Delivering better results, faster, than the competition, with Polygraph customers can buy and install it easily, without ever talking to a salesperson or creating a multi-month rollout plan and once installed, Lacework produces actionable information in a matter of hours. Lacework automatically adapts to the changes and updates that characterize modern cloud solutions - without the drag of policy and rule maintenance and breaches are detected immediately, without the need to chase endless false positives.

Happy Customers Speak

“Lacework offers us speed and the ability to focus on what we do. I’d definitely recommend it to other IT professionals or product companies that are building a cloud-based application.” - Stan Leong, R&D leader at Hewlett Packard Enterprise, Mergers, Acquisitions and Divestitures Practice.

“It’s nothing short of revolutionary. It’s making a change in how security teams are thinking about their environment and what they’re doing on a daily basis.” - Mario Duarte, Director Security Snowflake Computing.

“Lacework allows you to tell the story of a breach and document it fully, quickly. That’s a quantum leap in my book.” - Ian O’Brien, IT Security Lead, Large Networking Firm.

Meet the Dynamic Trio

Jack Kudale, CEO- A passionate global enterprise software leader, entrepreneur and mentor, Jack carries unique experience in startup ecosystems, global market strategy, field sales execution, and product management. Jack currently holds the title of President and CEO at Lacework Inc., where he has lead the company out of stealth and into the security market to offer the industry’s first zero-touch breach detection and investigation platform.

Prior to this, Jack spent more than 16 years at CA Technologies, successively Senior VP in Service Assurance, Global Cloud Service Providers and Global DevOps Sales. He has also led WW field operations at SnapLogic, Gartner iPaaS magic quadrant leader, doubling new logos, bookings and revenue each year over 2 years. Over his 24-year career in enterprise software, Kudale has built a successful track record in hyper-growth strategies, global sales execution and entry into new verticals and markets.

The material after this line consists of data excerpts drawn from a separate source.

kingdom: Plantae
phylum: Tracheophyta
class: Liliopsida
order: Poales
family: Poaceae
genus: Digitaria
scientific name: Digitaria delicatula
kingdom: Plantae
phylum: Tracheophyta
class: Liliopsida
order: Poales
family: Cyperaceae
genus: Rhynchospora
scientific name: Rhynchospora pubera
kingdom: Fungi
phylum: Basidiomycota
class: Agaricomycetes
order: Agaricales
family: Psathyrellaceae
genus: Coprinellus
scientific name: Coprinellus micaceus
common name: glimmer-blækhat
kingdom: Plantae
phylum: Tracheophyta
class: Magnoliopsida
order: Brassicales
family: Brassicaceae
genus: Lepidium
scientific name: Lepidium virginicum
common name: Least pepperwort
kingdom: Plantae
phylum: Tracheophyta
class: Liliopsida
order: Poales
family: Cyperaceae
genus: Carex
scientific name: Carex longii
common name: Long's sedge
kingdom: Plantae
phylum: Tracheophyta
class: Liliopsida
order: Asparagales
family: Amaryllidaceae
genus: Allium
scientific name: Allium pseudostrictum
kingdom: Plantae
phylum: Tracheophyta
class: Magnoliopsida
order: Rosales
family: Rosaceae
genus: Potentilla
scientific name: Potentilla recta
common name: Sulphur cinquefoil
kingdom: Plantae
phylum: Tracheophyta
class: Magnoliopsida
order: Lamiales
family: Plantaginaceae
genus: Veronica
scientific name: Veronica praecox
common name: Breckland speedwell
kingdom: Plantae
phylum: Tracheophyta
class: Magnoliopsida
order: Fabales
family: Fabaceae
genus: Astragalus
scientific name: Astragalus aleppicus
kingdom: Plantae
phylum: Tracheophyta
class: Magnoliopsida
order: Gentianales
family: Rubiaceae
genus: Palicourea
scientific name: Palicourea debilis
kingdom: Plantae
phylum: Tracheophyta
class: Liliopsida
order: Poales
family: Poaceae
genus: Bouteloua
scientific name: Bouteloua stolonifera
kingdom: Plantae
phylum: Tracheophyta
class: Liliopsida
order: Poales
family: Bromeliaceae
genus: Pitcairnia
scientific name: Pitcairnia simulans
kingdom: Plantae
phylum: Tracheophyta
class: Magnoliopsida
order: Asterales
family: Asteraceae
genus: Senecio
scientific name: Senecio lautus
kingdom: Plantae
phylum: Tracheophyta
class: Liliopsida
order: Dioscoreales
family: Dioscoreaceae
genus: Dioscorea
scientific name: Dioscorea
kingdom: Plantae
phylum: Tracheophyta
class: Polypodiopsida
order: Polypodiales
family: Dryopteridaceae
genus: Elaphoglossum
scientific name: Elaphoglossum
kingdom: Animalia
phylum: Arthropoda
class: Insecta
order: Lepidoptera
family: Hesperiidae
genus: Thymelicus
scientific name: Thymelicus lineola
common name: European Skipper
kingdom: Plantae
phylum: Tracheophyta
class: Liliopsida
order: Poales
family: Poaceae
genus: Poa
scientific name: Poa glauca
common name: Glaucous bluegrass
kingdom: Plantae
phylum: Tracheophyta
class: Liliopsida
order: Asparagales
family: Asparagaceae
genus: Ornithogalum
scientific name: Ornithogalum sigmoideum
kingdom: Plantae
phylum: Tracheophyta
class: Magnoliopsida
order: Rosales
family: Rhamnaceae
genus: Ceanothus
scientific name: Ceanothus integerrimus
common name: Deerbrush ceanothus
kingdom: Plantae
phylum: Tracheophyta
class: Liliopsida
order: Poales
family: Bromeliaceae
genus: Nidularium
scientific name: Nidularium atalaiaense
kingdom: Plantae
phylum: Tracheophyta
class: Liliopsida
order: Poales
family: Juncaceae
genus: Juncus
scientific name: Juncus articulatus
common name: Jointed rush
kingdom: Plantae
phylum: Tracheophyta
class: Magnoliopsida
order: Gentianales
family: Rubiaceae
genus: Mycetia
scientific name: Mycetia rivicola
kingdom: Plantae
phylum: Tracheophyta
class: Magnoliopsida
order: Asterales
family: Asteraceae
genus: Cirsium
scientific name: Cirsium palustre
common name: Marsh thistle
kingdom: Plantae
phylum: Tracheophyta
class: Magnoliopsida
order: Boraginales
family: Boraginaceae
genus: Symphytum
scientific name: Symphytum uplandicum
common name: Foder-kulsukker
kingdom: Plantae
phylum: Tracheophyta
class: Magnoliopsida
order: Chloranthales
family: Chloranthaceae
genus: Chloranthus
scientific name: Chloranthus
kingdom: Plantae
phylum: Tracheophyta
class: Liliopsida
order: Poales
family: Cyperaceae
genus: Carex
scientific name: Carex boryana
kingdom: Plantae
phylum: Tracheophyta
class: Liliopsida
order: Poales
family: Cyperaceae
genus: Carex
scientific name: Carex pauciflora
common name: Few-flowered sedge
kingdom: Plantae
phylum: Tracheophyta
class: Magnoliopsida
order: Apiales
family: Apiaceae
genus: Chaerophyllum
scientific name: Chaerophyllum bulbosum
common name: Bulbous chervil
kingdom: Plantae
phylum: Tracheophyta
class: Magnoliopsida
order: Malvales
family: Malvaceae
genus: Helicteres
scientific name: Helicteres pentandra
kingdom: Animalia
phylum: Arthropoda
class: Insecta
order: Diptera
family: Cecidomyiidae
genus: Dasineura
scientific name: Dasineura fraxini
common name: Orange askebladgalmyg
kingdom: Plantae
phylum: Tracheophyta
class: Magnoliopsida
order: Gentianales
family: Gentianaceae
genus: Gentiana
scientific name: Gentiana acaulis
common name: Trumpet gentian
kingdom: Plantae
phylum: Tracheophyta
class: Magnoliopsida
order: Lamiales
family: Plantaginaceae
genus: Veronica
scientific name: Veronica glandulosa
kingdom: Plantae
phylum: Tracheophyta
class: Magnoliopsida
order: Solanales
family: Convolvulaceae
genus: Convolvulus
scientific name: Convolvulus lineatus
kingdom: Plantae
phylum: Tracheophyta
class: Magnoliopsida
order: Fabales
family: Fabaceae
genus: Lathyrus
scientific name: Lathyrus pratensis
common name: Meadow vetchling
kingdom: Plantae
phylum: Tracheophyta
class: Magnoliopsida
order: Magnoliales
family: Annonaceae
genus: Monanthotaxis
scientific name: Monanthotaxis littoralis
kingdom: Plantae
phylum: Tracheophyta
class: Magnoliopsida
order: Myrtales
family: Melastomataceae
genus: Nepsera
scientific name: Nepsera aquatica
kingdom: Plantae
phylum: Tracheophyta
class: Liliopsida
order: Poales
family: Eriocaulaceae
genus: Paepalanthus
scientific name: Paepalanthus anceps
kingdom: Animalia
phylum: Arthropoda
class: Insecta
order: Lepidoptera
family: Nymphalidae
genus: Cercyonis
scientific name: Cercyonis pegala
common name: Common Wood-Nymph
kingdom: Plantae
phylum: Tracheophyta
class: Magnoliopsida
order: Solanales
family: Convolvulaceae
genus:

Sanjay Kalra, Founder & Chief Product Officer- At Lacework, Sanjay sets the agenda for Lacework’s product and go-to-market strategies, drawing on more than 20 years of success and innovation in the cloud, networking, analytics, and security industries. Before joining Lacework, Sanjay worked for Guavus, a leading provider of big data analytics solutions, as the VP and GM of the Application Services Group. There he guided the company to market leadership, customer satisfaction, and a successful exit. Before Guavus, Sanjay served as Senior Director of Security Product Management for Juniper Networks, where he spearheaded the company’s continued innovation in the firewall, unified threat management, intrusion detection, and security information/event management markets. Sanjay has also held senior positions at Cisco Systems and ACC. He holds 12 invention patents in the fields of networking and security. He earned a B.S. from NIT Warangal, an MSEE from USC, and an MBA from Santa Clara University.

Vikram Kapoor, Founder & Chief Technology Officer- An entrepreneur at heart, prior to founding Lacework, Vikram was Senior Director of Engineering at Bromium where he was responsible for managing the engineering team as well as creating and driving strategies in alignment with Bromium’s vision and business goals. Prior to joining Bromium, he managed the Database Storage Engine group within Oracle RDBMS. He was lead architect for several key Exadata technologies such as Exadata Hybrid Columnar Compression. He was also Development Manager for the protocols group at Oracle where he designed and implemented major components of the NFSv4 server and led the team responsible for protocol development. He has held senior engineering roles at Pillar Data Systems and Valicert. He is a prolific inventor who holds several patents.

“Two years ago we saw the future and realized the cloud was going to need faster, more capable security. So we founded Lacework and started building it.”